Krise der Autoindustrie: Opel macht Bochum dicht
Finanzkrise, Absatzkrise, Werkschließung: Wie Konkurrent Ford will auch Opel mit Jobvernichtung in die schwarzen Zahlen. Im Pott wackeln 45.000 Arbeitsplätze.
BOCHUM taz | Die Schließung des für das Ruhrgebiet immens wichtigen Opel-Standorts Bochum wird Gewissheit. Gegenüber dem Betriebsrat hat das Management des Autobauers das Ende der gesamten Fahrzeugproduktion in den verbliebenen zwei Bochumer Werken für spätestens 2016 angekündigt. Die Getriebefertigung soll bereits 2013 auslaufen.

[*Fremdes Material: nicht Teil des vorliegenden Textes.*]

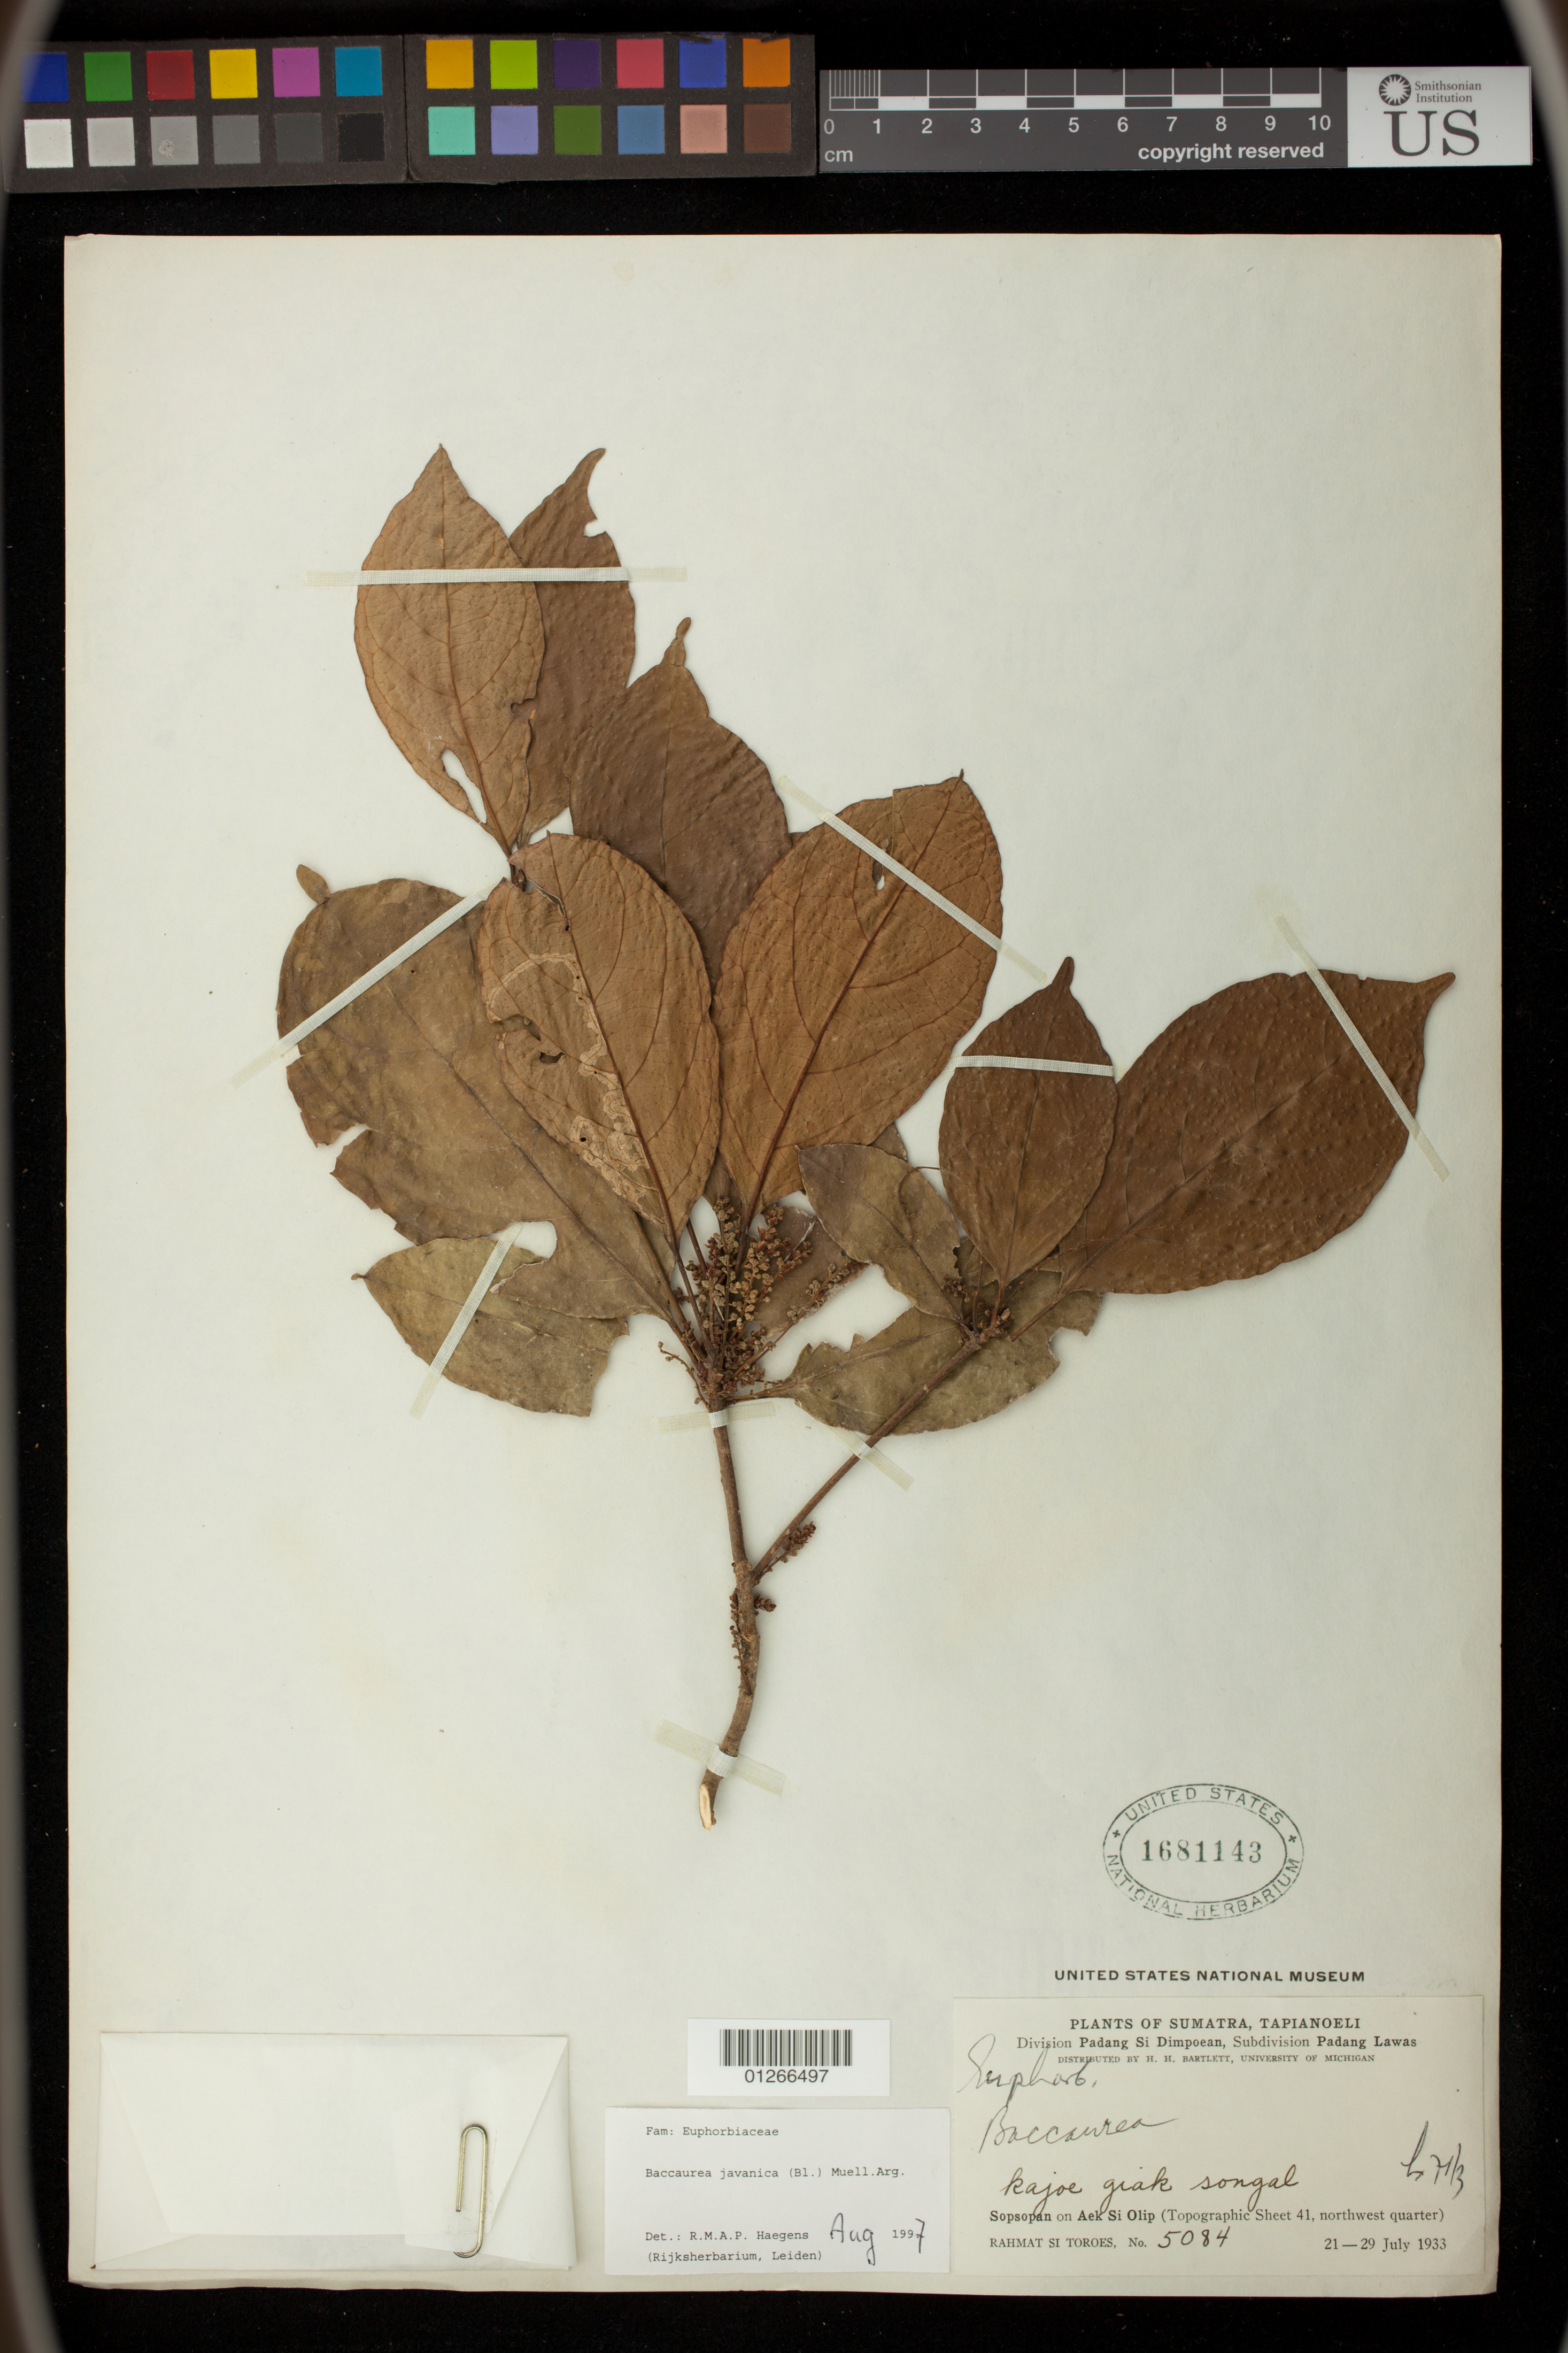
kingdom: Plantae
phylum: Tracheophyta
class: Magnoliopsida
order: Malpighiales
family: Phyllanthaceae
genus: Baccaurea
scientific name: Baccaurea javanica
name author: Müll. Arg.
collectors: Rahmat Si Boeea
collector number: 5084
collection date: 1933-07-21/1933-07-29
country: Indonesia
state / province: Sumatra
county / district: Sumatera Utara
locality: Sumatra, Tapianoeli [Tapanuli]. Padang Si Dimpoean [Sidempuan], Padang Lawas. Sopsopan {Sosopan] on Aek Si Olip [Siolip] (Topographic Sheet 41, northwest quarter).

Damit sind 3.100 Arbeitsplätze unmittelbar gefährdet.
„So ernst und bedrohlich war die Lage noch nie“, sagt der Bochumer Betriebsratsvorsitzende Rainer Einenkel. Den Beschäftigten soll die bittere Nachricht am Montag bei einer Betriebsversammlung überbracht werden.
Opel ist nach Fahrzeugverkauf noch immer der viertgrößte Autoproduzent Europas, schreibt aber seit über zehn Jahren rote Zahlen. Wie die Massenhersteller Ford, Fiat und Peugeot/Citroën leidet der Autobauer seit der Finanzkrise unter wegbrechenden Absatzmärkten vor allem im Mittelmeerraum.
Außerhalb Europas darf die Tochter des US-Konzerns General Motors (GM) kaum Autos verkaufen: Global setzt die GM auf andere Konzernmarken wie Chevrolet. Auch in Deutschland kam Opel schon 2011 nur auf einen Marktanteil von unter 8 Prozent und lag damit nicht nur unerreichbar hinter dem einstigen Vorbild VW, sondern noch hinter dem Luxusanbieter Mercedes.
Nur jeder Dritte Opel kommt aus Deutschland
Wie beim Konkurrenten Ford soll jetzt der Abbau von Produktionskapazität Gewinn bringen – auch die Kölner Ford-Zentrale hat die Schließung von drei westeuropäischen Werken mit 5.700 Arbeitnehmern beschlossen. Opel hat bereits große Teile seines Fahrzeugbaus von Deutschland in Länder mit niedrigerem Lohnniveau verlagert: Viele Wagen mit dem Blitz werden in Spanien und Polen gefertigt. Aus der Bundesrepublik stammt nur noch jeder dritte Opel.
Vom Aus für Bochum profitieren könnten die deutschen Opel-Standorte Rüsselsheim bei Frankfurt/Main und Eisenach sowie das Motorenwerk in Kaiserslautern. Besonders Rüsselsheim gilt als unantastbar. Im dortigen Entwicklungszentrum brüten nicht nur über 7.000 Ingenieure und Techniker über Innovationen für den gesamten GM-Konzern – ohne das hessische Stammwerk dürften Käufer Opel nicht mehr als „deutsche“ Marke begreifen, fürchtet die Marketingabteilung.
Der erst nach der Wende aufgebaute Standort Eisenach gilt als effektiver als die Bochumer Werke. Zu Hilfe kommen könnte den Eisenachern auch der Erfolg des kleinen Geländewagenmodells Mokka: Derzeit läuft der Mini-SUV, auf den Käufer nach 55.000 Vorbestellungen ein halbes Jahr warten müssen, in den ehemaligen Daewoo-Werken in Südkorea vom Band – und wird international als Chevrolet Trax vermarktet. Die Produktionsverlagerung nach Eisenach könnte ein Zugeständnis von GM sein, damit die IG Metall der Schließung in Bochum zustimmt.
Für das Ruhrgebiet wäre das nach Schließung des Nokia-Werks und den wirtschaftlichen Problemen des Stahlherstellers ThyssenKrupp die nächste Katastrophe: In der Region hängen mehr als 45.000 Jobs mittelbar an Opel, rechnet Betriebsratschef Einenkel vor. Er droht mit der „teuersten Werkschließung aller Zeiten“ und kündigt „kreative“ Aktionen an. „Die Region steht hinter uns“, sagte er.